### Dataset ###

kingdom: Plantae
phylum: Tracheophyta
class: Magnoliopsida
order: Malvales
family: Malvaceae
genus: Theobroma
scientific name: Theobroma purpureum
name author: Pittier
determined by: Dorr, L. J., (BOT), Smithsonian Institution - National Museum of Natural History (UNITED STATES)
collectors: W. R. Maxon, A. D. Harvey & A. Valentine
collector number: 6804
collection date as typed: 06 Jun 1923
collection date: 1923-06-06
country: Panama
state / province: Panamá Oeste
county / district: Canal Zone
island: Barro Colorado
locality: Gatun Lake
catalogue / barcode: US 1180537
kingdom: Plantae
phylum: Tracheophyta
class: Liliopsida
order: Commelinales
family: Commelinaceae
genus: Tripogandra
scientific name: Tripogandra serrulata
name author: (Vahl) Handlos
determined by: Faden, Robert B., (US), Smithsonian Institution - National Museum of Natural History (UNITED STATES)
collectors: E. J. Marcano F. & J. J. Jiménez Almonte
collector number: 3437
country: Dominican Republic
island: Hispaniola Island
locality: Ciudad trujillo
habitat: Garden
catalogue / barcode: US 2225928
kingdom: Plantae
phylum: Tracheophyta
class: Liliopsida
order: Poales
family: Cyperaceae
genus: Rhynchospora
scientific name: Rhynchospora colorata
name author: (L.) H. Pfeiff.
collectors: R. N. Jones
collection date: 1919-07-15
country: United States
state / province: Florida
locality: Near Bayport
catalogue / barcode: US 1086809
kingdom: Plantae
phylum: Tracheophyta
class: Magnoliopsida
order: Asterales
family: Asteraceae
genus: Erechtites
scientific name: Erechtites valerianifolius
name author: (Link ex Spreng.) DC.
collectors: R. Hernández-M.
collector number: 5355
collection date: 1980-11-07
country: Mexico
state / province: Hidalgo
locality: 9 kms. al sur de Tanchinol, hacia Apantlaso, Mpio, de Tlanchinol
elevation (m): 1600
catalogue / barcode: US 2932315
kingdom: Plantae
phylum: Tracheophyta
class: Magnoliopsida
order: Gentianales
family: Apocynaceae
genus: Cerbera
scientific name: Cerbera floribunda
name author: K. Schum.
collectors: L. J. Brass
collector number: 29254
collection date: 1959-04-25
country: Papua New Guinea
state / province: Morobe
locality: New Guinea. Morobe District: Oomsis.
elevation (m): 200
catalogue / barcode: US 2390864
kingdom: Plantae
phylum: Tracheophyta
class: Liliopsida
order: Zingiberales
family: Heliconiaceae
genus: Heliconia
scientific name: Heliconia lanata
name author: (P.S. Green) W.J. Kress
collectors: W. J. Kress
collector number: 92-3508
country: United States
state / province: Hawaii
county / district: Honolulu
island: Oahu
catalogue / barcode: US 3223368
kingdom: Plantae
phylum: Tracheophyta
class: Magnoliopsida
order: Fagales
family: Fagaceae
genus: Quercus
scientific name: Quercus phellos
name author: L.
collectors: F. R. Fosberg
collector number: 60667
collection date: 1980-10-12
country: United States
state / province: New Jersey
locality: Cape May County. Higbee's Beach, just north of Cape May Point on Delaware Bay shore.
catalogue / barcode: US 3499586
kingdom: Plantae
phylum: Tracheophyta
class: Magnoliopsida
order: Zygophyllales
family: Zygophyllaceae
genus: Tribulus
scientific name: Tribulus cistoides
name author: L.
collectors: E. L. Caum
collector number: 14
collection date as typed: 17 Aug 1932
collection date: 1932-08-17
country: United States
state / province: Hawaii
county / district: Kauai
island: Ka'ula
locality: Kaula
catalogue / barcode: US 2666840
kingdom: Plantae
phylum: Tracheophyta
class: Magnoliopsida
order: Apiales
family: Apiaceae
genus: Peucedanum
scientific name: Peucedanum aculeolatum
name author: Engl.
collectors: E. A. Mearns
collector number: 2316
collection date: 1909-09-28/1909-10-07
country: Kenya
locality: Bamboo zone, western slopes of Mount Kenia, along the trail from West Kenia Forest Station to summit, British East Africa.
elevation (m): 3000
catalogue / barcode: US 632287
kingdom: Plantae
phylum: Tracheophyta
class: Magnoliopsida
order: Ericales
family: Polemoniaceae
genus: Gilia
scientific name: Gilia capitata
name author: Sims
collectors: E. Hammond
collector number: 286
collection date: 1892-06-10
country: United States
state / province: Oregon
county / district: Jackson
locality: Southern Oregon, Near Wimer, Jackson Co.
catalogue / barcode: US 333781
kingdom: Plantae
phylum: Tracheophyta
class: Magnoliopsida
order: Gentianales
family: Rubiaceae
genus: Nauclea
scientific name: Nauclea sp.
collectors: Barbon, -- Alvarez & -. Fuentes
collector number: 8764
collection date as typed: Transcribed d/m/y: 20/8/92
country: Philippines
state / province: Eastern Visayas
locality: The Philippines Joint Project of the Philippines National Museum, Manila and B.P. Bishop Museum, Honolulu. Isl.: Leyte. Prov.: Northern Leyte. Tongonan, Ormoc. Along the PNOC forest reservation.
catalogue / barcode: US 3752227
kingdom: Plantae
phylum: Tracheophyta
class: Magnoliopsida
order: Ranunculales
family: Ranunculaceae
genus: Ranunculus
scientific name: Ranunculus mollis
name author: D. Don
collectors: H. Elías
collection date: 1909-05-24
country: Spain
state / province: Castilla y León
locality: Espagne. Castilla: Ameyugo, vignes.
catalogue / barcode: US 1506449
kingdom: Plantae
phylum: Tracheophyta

###

Directions for this task – Arrange every line of the rows above as a numbered list, leaving out any blank lines.

Solution for this exercise –
1. kingdom: Plantae
2. phylum: Tracheophyta
3. class: Magnoliopsida
4. order: Malvales
5. family: Malvaceae
6. genus: Theobroma
7. scientific name: Theobroma purpureum
8. name author: Pittier
9. determined by: Dorr, L. J., (BOT), Smithsonian Institution - National Museum of Natural History (UNITED STATES)
10. collectors: W. R. Maxon, A. D. Harvey & A. Valentine
11. collector number: 6804
12. collection date as typed: 06 Jun 1923
13. collection date: 1923-06-06
14. country: Panama
15. state / province: Panamá Oeste
16. county / district: Canal Zone
17. island: Barro Colorado
18. locality: Gatun Lake
19. catalogue / barcode: US 1180537
20. kingdom: Plantae
21. phylum: Tracheophyta
22. class: Liliopsida
23. order: Commelinales
24. family: Commelinaceae
25. genus: Tripogandra
26. scientific name: Tripogandra serrulata
27. name author: (Vahl) Handlos
28. determined by: Faden, Robert B., (US), Smithsonian Institution - National Museum of Natural History (UNITED STATES)
29. collectors: E. J. Marcano F. & J. J. Jiménez Almonte
30. collector number: 3437
31. country: Dominican Republic
32. island: Hispaniola Island
33. locality: Ciudad trujillo
34. habitat: Garden
35. catalogue / barcode: US 2225928
36. kingdom: Plantae
37. phylum: Tracheophyta
38. class: Liliopsida
39. order: Poales
40. family: Cyperaceae
41. genus: Rhynchospora
42. scientific name: Rhynchospora colorata
43. name author: (L.) H. Pfeiff.
44. collectors: R. N. Jones
45. collection date: 1919-07-15
46. country: United States
47. state / province: Florida
48. locality: Near Bayport
49. catalogue / barcode: US 1086809
50. kingdom: Plantae
51. phylum: Tracheophyta
52. class: Magnoliopsida
53. order: Asterales
54. family: Asteraceae
55. genus: Erechtites
56. scientific name: Erechtites valerianifolius
57. name author: (Link ex Spreng.) DC.
58. collectors: R. Hernández-M.
59. collector number: 5355
60. collection date: 1980-11-07
61. country: Mexico
62. state / province: Hidalgo
63. locality: 9 kms. al sur de Tanchinol, hacia Apantlaso, Mpio, de Tlanchinol
64. elevation (m): 1600
65. catalogue / barcode: US 2932315
66. kingdom: Plantae
67. phylum: Tracheophyta
68. class: Magnoliopsida
69. order: Gentianales
70. family: Apocynaceae
71. genus: Cerbera
72. scientific name: Cerbera floribunda
73. name author: K. Schum.
74. collectors: L. J. Brass
75. collector number: 29254
76. collection date: 1959-04-25
77. country: Papua New Guinea
78. state / province: Morobe
79. locality: New Guinea. Morobe District: Oomsis.
80. elevation (m): 200
81. catalogue / barcode: US 2390864
82. kingdom: Plantae
83. phylum: Tracheophyta
84. class: Liliopsida
85. order: Zingiberales
86. family: Heliconiaceae
87. genus: Heliconia
88. scientific name: Heliconia lanata
89. name author: (P.S. Green) W.J. Kress
90. collectors: W. J. Kress
91. collector number: 92-3508
92. country: United States
93. state / province: Hawaii
94. county / district: Honolulu
95. island: Oahu
96. catalogue / barcode: US 3223368
97. kingdom: Plantae
98. phylum: Tracheophyta
99. class: Magnoliopsida
100. order: Fagales
101. family: Fagaceae
102. genus: Quercus
103. scientific name: Quercus phellos
104. name author: L.
105. collectors: F. R. Fosberg
106. collector number: 60667
107. collection date: 1980-10-12
108. country: United States
109. state / province: New Jersey
110. locality: Cape May County. Higbee's Beach, just north of Cape May Point on Delaware Bay shore.
111. catalogue / barcode: US 3499586
112. kingdom: Plantae
113. phylum: Tracheophyta
114. class: Magnoliopsida
115. order: Zygophyllales
116. family: Zygophyllaceae
117. genus: Tribulus
118. scientific name: Tribulus cistoides
119. name author: L.
120. collectors: E. L. Caum
121. collector number: 14
122. collection date as typed: 17 Aug 1932
123. collection date: 1932-08-17
124. country: United States
125. state / province: Hawaii
126. county / district: Kauai
127. island: Ka'ula
128. locality: Kaula
129. catalogue / barcode: US 2666840
130. kingdom: Plantae
131. phylum: Tracheophyta
132. class: Magnoliopsida
133. order: Apiales
134. family: Apiaceae
135. genus: Peucedanum
136. scientific name: Peucedanum aculeolatum
137. name author: Engl.
138. collectors: E. A. Mearns
139. collector number: 2316
140. collection date: 1909-09-28/1909-10-07
141. country: Kenya
142. locality: Bamboo zone, western slopes of Mount Kenia, along the trail from West Kenia Forest Station to summit, British East Africa.
143. elevation (m): 3000
144. catalogue / barcode: US 632287
145. kingdom: Plantae
146. phylum: Tracheophyta
147. class: Magnoliopsida
148. order: Ericales
149. family: Polemoniaceae
150. genus: Gilia
151. scientific name: Gilia capitata
152. name author: Sims
153. collectors: E. Hammond
154. collector number: 286
155. collection date: 1892-06-10
156. country: United States
157. state / province: Oregon
158. county / district: Jackson
159. locality: Southern Oregon, Near Wimer, Jackson Co.
160. catalogue / barcode: US 333781
161. kingdom: Plantae
162. phylum: Tracheophyta
163. class: Magnoliopsida
164. order: Gentianales
165. family: Rubiaceae
166. genus: Nauclea
167. scientific name: Nauclea sp.
168. collectors: Barbon, -- Alvarez & -. Fuentes
169. collector number: 8764
170. collection date as typed: Transcribed d/m/y: 20/8/92
171. country: Philippines
172. state / province: Eastern Visayas
173. locality: The Philippines Joint Project of the Philippines National Museum, Manila and B.P. Bishop Museum, Honolulu. Isl.: Leyte. Prov.: Northern Leyte. Tongonan, Ormoc. Along the PNOC forest reservation.
174. catalogue / barcode: US 3752227
175. kingdom: Plantae
176. phylum: Tracheophyta
177. class: Magnoliopsida
178. order: Ranunculales
179. family: Ranunculaceae
180. genus: Ranunculus
181. scientific name: Ranunculus mollis
182. name author: D. Don
183. collectors: H. Elías
184. collection date: 1909-05-24
185. country: Spain
186. state / province: Castilla y León
187. locality: Espagne. Castilla: Ameyugo, vignes.
188. catalogue / barcode: US 1506449
189. kingdom: Plantae
190. phylum: Tracheophyta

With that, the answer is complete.